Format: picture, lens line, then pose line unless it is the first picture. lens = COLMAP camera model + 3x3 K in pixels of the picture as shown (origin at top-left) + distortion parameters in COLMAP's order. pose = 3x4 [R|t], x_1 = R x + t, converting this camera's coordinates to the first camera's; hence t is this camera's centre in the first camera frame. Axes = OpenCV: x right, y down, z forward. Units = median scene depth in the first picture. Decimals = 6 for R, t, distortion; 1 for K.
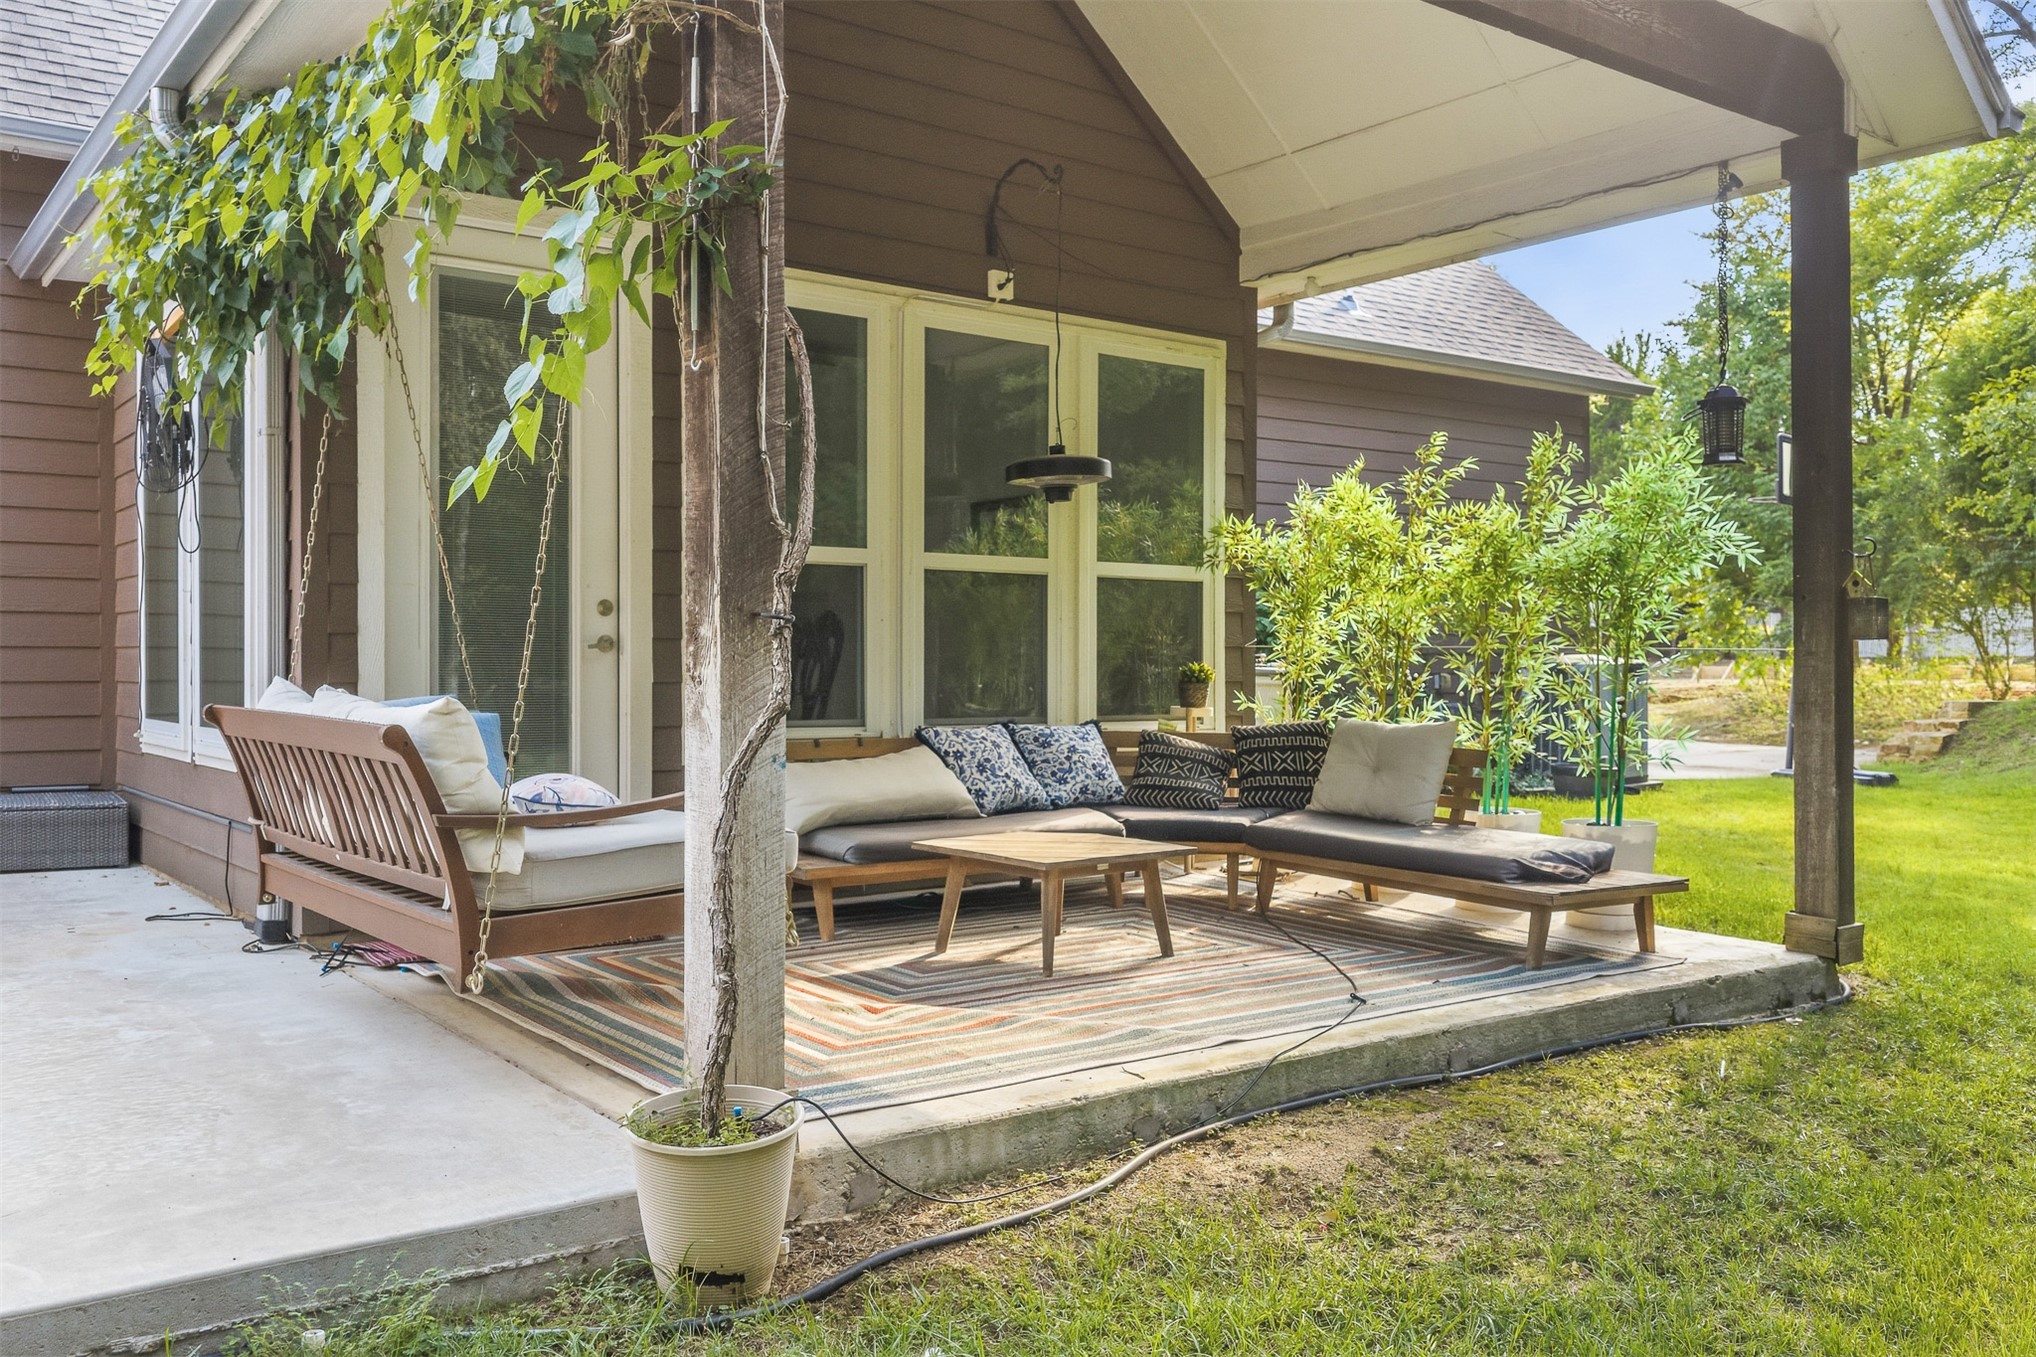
lens RADIAL K [[1742.2, 0, 1021.2], [0, 1742.2, 688.3], [0, 0, 1]] dist [0.009283, -0.000628]
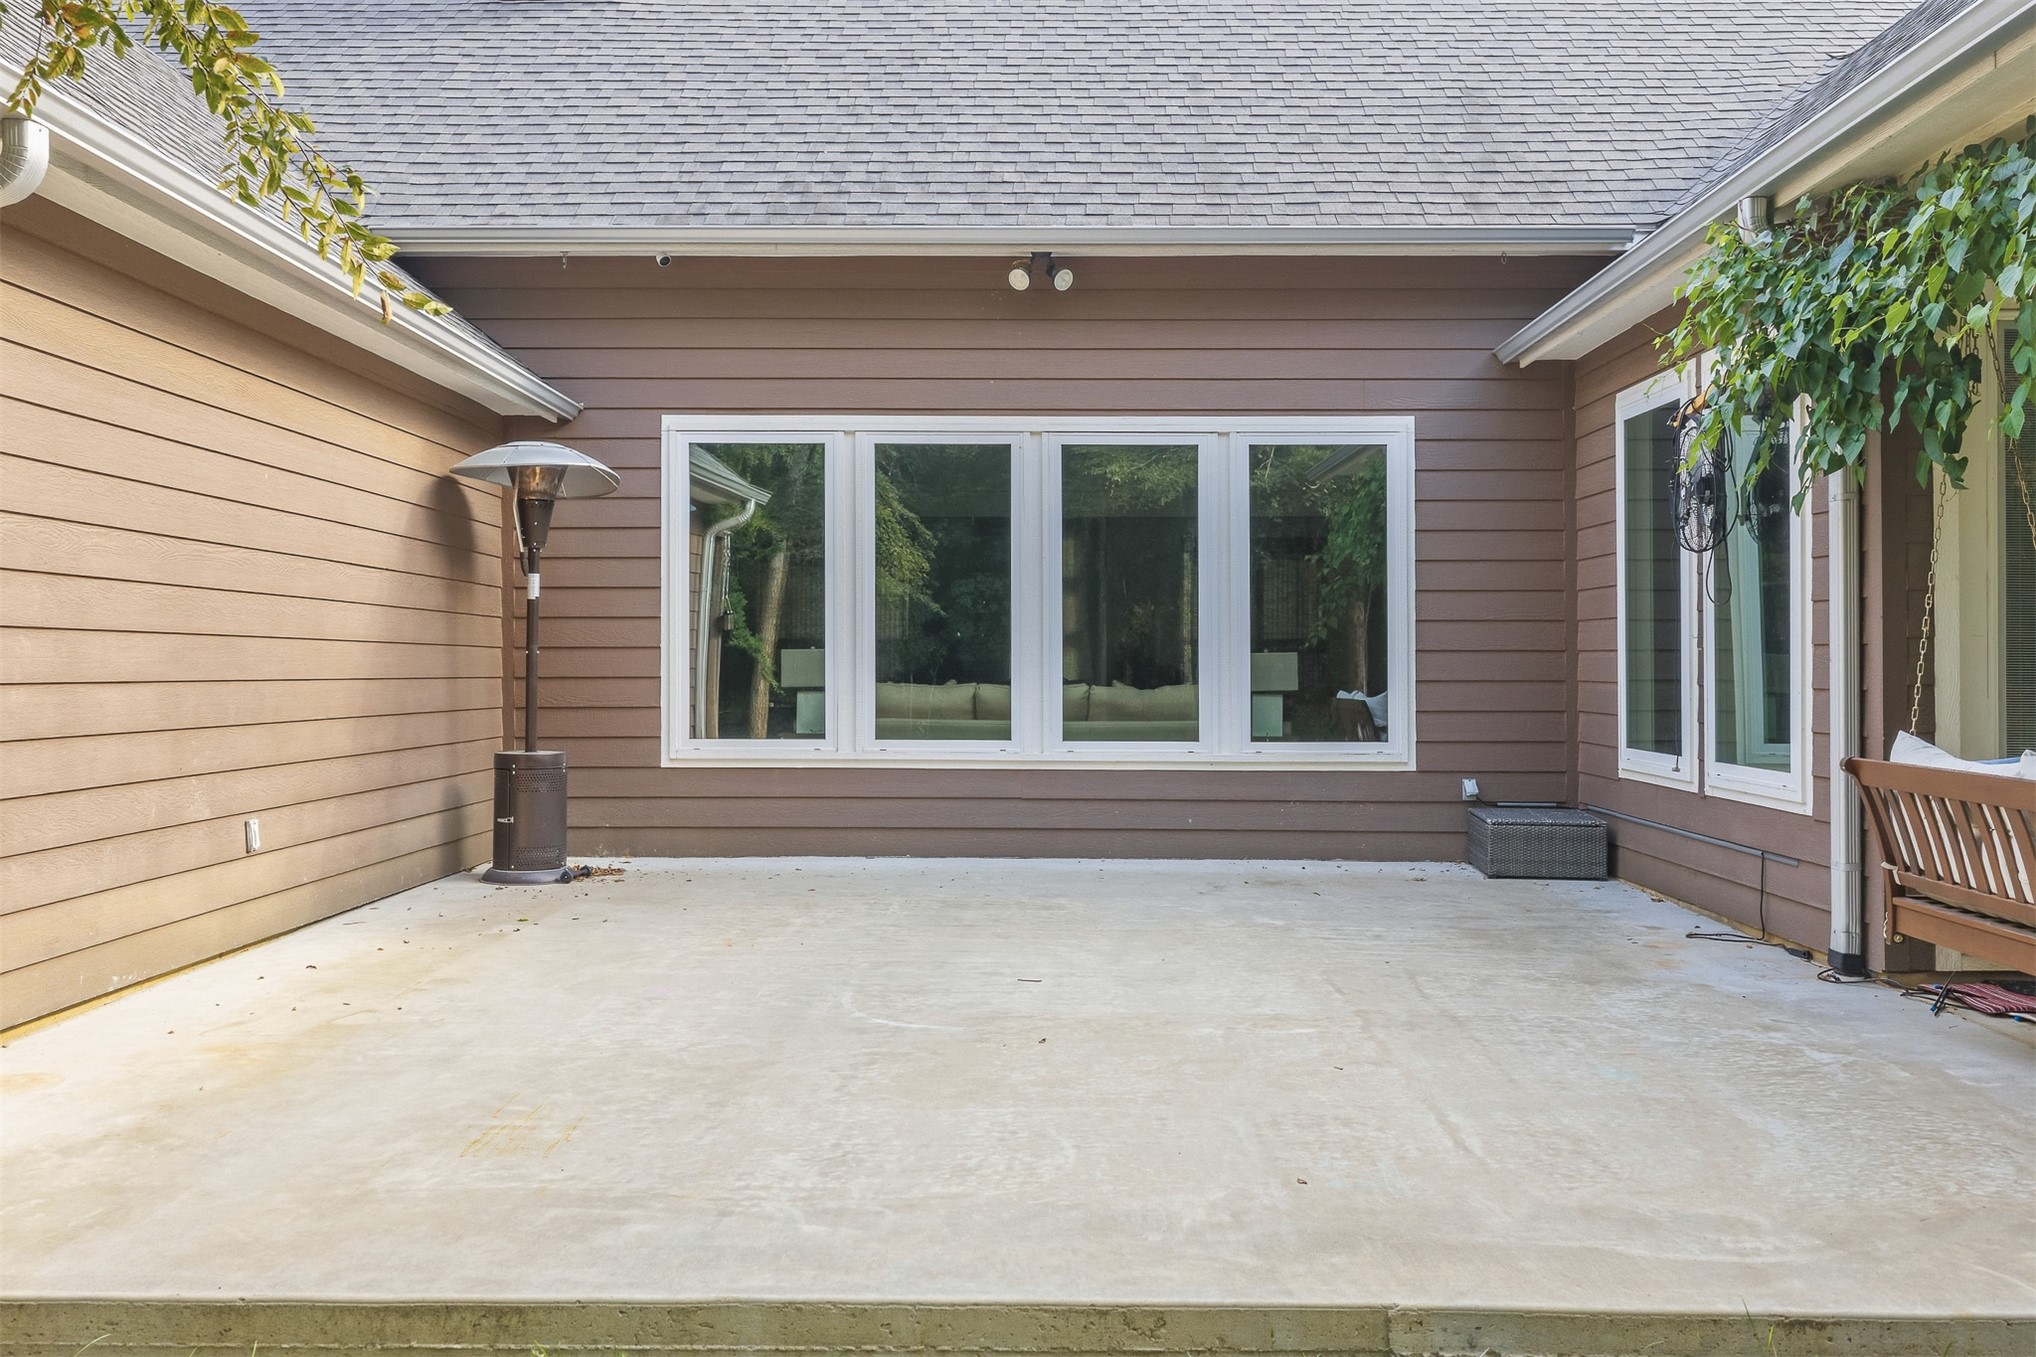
lens RADIAL K [[1742.2, 0, 1022.2], [0, 1742.2, 656.6], [0, 0, 1]] dist [0.009283, -0.000628]
pose [[0.802551, -0.001030, -0.596583, -0.197907], [-0.009269, 0.999856, -0.014195, -0.029085], [0.596512, 0.016923, 0.802426, -0.164983]]
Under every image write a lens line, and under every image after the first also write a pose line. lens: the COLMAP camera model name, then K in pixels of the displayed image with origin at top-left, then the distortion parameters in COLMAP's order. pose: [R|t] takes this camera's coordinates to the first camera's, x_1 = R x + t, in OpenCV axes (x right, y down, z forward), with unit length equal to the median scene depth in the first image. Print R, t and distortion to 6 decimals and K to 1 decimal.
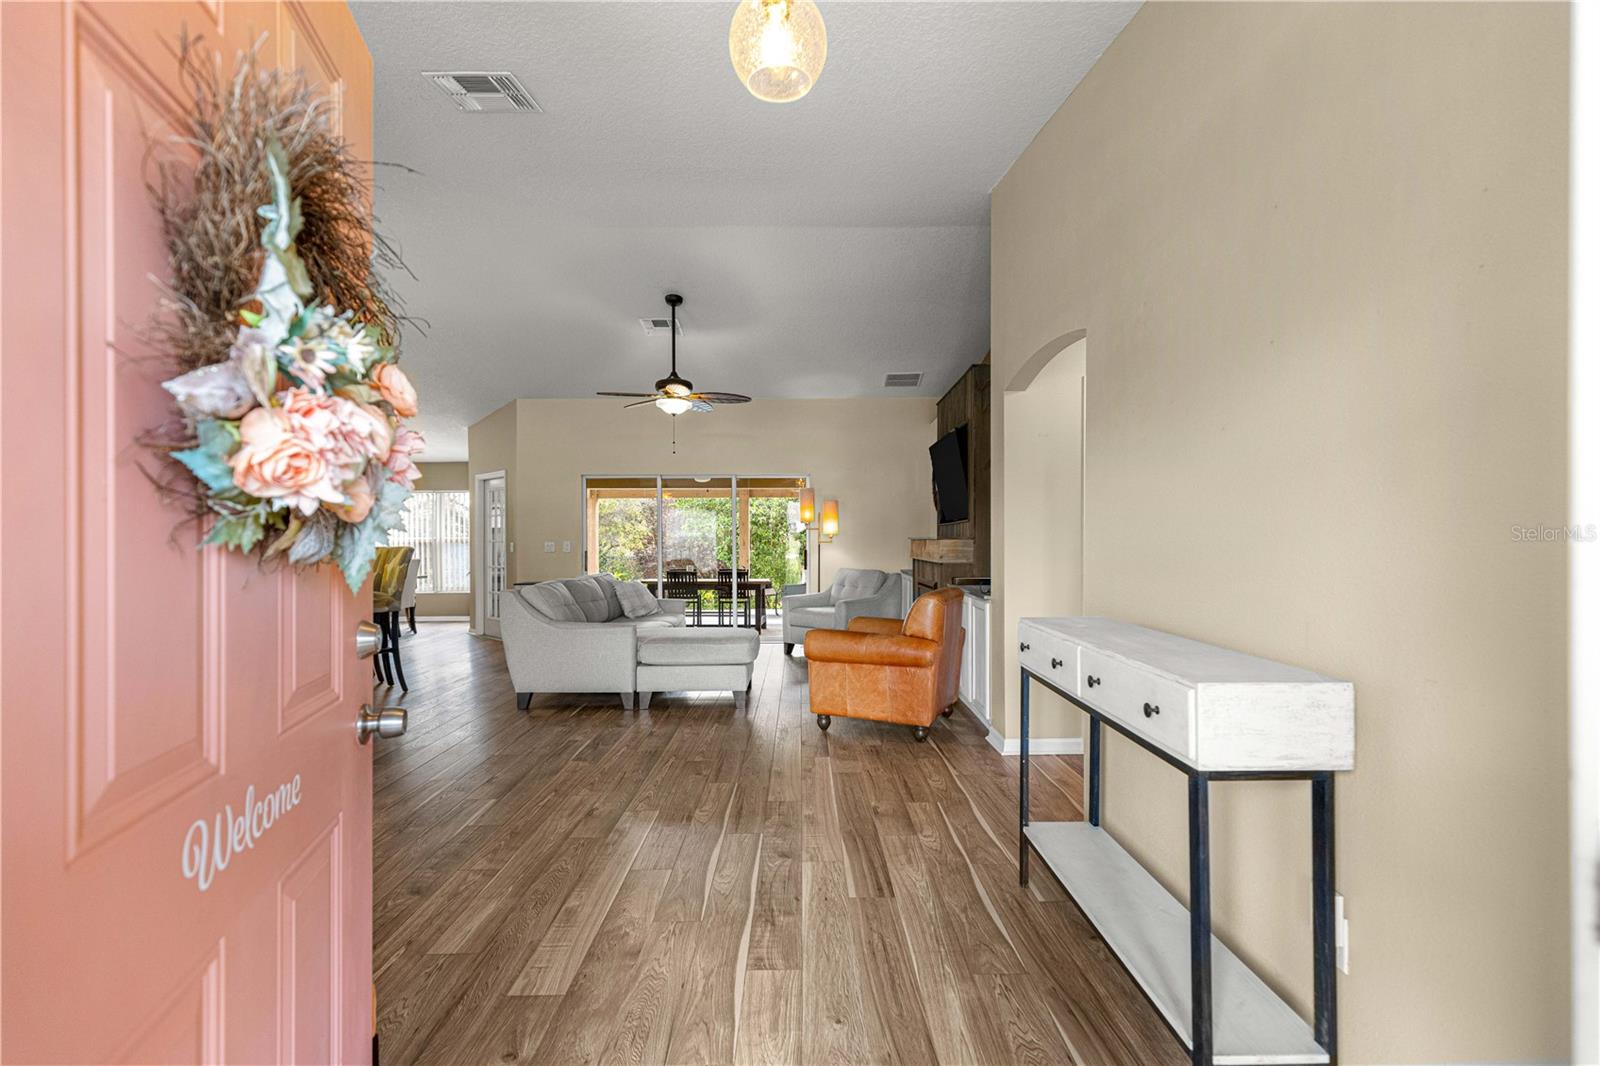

○ ○ ○

## Task to complete
Set down the entries exactly as they appear, with every picture left out.

## Output for this exercise
Format: picture, lens line, then pose line unless it is the first picture. lens = COLMAP camera model + 3x3 K in pixels of the picture as shown (origin at top-left) + distortion parameters in COLMAP's order. pose = 3x4 [R|t], x_1 = R x + t, converting this camera's coordinates to the first camera's; hence t is this camera's centre in the first camera frame. Axes = OpenCV: x right, y down, z forward. Units = median scene depth in the first picture. Decimals = 6 for R, t, distortion; 1 for K.
lens RADIAL K [[1742.2, 0, 1021.2], [0, 1742.2, 688.3], [0, 0, 1]] dist [0.009283, -0.000628]
lens RADIAL K [[1742.2, 0, 1022.2], [0, 1742.2, 656.6], [0, 0, 1]] dist [0.009283, -0.000628]
pose [[0.802551, -0.001030, -0.596583, -0.197907], [-0.009269, 0.999856, -0.014195, -0.029085], [0.596512, 0.016923, 0.802426, -0.164983]]
Under every image write a lens line, and under every image after the first also write a pose line. lens: the COLMAP camera model name, then K in pixels of the displayed image with origin at top-left, then the distortion parameters in COLMAP's order. pose: [R|t] takes this camera's coordinates to the first camera's, x_1 = R x + t, in OpenCV axes (x right, y down, z forward), with unit length equal to the median scene depth in the first image. Print R, t and distortion to 6 decimals and K to 1 decimal.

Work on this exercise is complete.